Answer these questions from the text below on leukocyte CD11b expression:
(a) How many patients and how many healthy subjects were studied?
(b) Which agent provided maximal receptor independent stimulation?
(c) How did leukocyte apoptosis in interstitial inflammation compare between patients and healthy subjects?

Text shown
....................

Preserved leukocyte CD11b expression at the site of interstitial inflammation in patients with high-flux hemodiafiltration

The impact of high-flux hemodialysis on clinical outcomes remains controversial. We have previously shown that in vivo transmigrated leukocytes from patients with low-flux bioincompatible hemodialysis have an impaired capacity to upregulate CD11b at the site of interstitial inflammation. In the present study, we investigated the in vivo capacity of transmigrated monocytes and granulocytes to express CD11b at the site of interstitial inflammation in 10 patients on biocompatible high-flux hemodiafiltration or high-flux hemodialysis and 12 healthy subjects, and the in vitro response to a bacteria-related peptide (N-formyl-methionyl-leucyl-phenylalanine (fMLP)). Leukocyte formation of hydrogen peroxide (H(2)O(2)) and leukocyte apoptosis were also studied. In patients, both monocytes and granulocytes had a preserved capacity to express CD11b following in vivo transmigration to sites of interstitial inflammation, compared with cells from healthy subjects. Furthermore, monocytes and granulocytes from patients showed a preserved ability to respond to challenge with fMLP in the extravascular milieu. The intracellular killing capacity of leukocytes (H(2)O(2) production) in the interstitium was similar as of cells from healthy subjects both before and after stimulation with fMLP. Following maximal receptor independent stimulation (phorbol 12-myristate 13-acetate), leukocytes from patients showed lower H(2)O(2) production at the site of intense inflammation, compared with cells from healthy subjects. Finally, leukocyte apoptosis in interstitial inflammation was similar in patients and healthy subjects. We conclude that in vivo transmigrated leukocytes from patients on biocompatible high-flux hemodiafiltration or high-flux hemodialysis have a preserved capacity to express CD11b at the site of interstitial inflammation. This may have important biological implications.

....................

Records provided
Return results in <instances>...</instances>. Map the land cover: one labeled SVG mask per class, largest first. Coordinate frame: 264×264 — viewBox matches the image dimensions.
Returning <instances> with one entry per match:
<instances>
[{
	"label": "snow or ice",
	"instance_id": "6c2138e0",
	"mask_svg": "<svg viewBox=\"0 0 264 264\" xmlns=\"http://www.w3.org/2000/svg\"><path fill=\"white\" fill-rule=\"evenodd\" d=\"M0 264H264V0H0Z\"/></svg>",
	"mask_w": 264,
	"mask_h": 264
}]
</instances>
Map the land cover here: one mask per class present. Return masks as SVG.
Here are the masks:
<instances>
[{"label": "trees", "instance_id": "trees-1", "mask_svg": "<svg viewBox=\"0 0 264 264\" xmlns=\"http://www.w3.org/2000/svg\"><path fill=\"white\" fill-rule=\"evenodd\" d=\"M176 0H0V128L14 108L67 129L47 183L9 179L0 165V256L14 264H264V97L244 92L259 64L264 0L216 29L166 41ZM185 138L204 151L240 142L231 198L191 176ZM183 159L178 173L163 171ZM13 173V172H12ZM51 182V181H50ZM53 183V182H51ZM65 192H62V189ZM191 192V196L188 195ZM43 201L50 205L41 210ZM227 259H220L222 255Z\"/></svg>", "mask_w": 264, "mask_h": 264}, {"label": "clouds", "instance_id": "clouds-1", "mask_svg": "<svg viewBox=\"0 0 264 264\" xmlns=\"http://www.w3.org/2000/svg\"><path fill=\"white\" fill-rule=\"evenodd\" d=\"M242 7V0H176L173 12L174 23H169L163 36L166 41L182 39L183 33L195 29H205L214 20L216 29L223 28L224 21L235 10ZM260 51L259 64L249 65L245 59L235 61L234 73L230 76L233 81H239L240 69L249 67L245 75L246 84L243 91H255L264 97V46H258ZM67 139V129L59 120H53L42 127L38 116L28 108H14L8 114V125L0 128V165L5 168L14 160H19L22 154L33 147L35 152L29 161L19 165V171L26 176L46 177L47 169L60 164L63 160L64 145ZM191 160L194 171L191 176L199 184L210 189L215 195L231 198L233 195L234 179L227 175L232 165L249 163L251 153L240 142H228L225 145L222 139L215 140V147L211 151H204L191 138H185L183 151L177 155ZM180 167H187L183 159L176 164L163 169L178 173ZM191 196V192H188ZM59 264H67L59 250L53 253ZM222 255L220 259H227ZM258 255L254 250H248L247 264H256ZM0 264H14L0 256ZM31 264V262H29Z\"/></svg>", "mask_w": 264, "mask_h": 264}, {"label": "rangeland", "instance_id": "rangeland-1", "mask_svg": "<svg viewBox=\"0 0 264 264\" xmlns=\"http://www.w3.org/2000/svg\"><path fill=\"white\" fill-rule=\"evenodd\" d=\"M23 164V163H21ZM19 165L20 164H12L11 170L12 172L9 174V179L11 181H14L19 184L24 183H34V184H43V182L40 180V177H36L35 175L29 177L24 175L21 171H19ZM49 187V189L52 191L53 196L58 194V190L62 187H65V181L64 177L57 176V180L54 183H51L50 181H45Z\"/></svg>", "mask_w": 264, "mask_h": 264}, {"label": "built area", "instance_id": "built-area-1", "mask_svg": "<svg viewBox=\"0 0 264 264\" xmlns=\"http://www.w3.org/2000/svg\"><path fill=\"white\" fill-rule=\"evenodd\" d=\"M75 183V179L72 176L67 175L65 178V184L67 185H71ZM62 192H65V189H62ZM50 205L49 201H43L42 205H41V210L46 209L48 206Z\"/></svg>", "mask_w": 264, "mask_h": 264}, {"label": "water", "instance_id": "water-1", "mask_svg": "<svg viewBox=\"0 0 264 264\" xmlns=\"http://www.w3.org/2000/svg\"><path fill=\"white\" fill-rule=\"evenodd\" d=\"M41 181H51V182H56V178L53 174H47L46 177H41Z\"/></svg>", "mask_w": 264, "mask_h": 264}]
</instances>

....................

Answer to this exercise
(a) 10 patients and 12 healthy subjects.
(b) Phorbol 12-myristate 13-acetate.
(c) It was similar in the two groups.